The priest called out and the two brutes and the cleric, who must have been waiting for his call, returned. Both of the men now carried a length of rope and the cleric a strip of cloth. There was no escape and I had no defence, my precious stave lay outside, left beside the dying child. I backed into a corner and with my back against the wall I kicked and clawed at the two brutes. I could see the congealed blood where my teeth had bitten into the arm of one of them. I screamed and struggled and managed to bite one through the ear, the salty taste of blood again on my lips. They soon had me in their grasp, though not before the cleric holding the cloth to gag me came too close and with all my force I managed to kick him in the scrotum. He gave a loud groan and sank to the floor clutching his cassock between his legs. The two brutes turned me onto my stomach and tied my arms behind my back and my ankles. Blood dropped from the ear of one of them onto the back of my neck. Then the other one held my head while ‘bleeding ear' bound the cloth tightly over my mouth to silence my angry screams. My last sight of the bishop was of him with his knees pulled against his chest and all of him squeezed back into the farthermost corner of the chair, a look of terror on his monkey face.

I was carried down into the crypt and thrown into a small cell with the blood from the brute with the torn ear dripping down and soaking the front of my gown. The two, having dropped me unceremoniously to the floor, paused momentarily, one cupping his ear in an attempt to stem the flow of blood. Then they leaned over me and spat into my face, cursing me in their own language before departing. I felt a small satisfaction that both men would forever wear a permanent scar by which to remember the German she-devil. Nor would I ever confess this as wilful behaviour nor confess the kick to the priest's unneeded manhood. I knew that if I'd had the opportunity I would have gouged an eye out or even worse. I was too angry to weep and managed somehow to pull myself up into the corner of the cell so that I could sit up in the dark.
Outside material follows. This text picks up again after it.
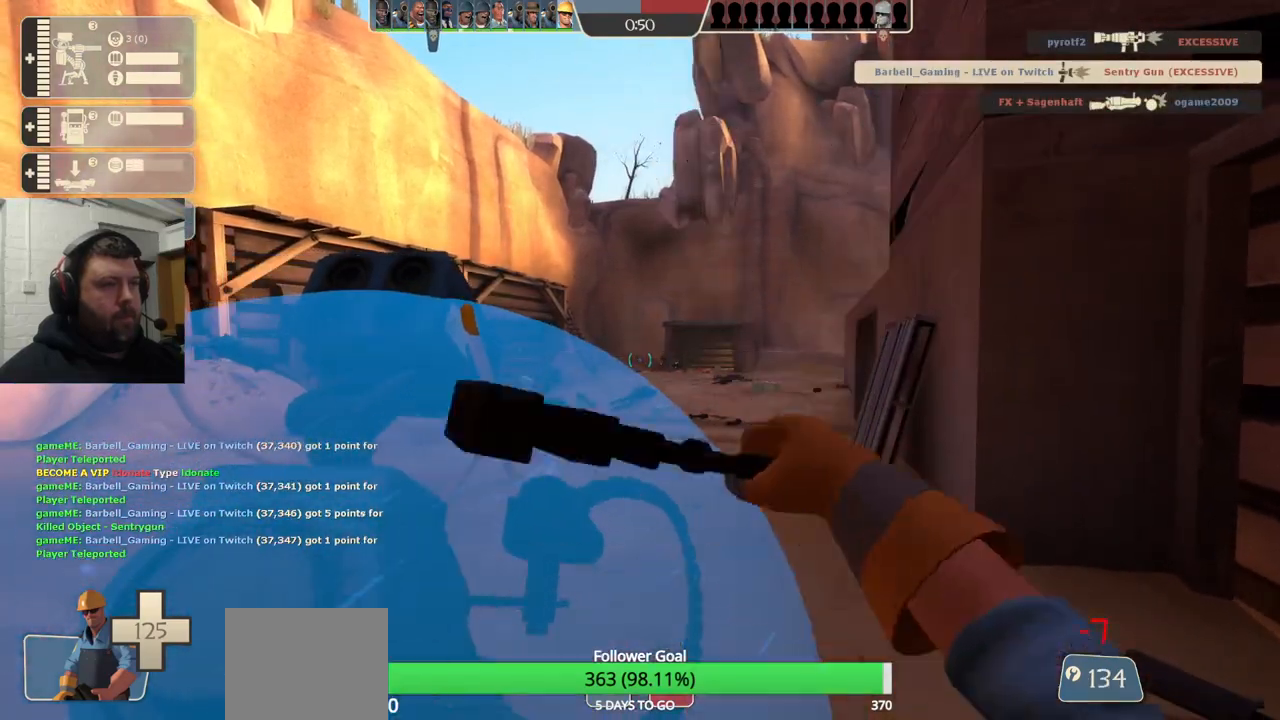
{"buttons": [], "left_stick": "up-right", "right_stick": "center", "events": [[83, "left_stick", "right"], [117, "R2", "up"], [133, "left_stick", "up-right"]]}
Two hours or more passed, some of which I spent in prayer and some, I confess, silently cursing my tormentors in language I had heard as a peasant in the marketplace. I finally wept, though not for my parlous state but over the loss of my precious stave and Father John satchel. I felt sure the stave must be stolen and also the satchel, though of the two the stave was the most important to me. The stave was my talisman, sprinkled with holy water and blessed with the promise to guide me across the rocky paths of life. Father John had led me to believe, or perhaps I had simply come to believe on my own, that with it at my side, I would always be safe. Now it was gone and soon the flesh of my back would be flayed and I would be lucky to remain alive. Alas, my luck had deserted me.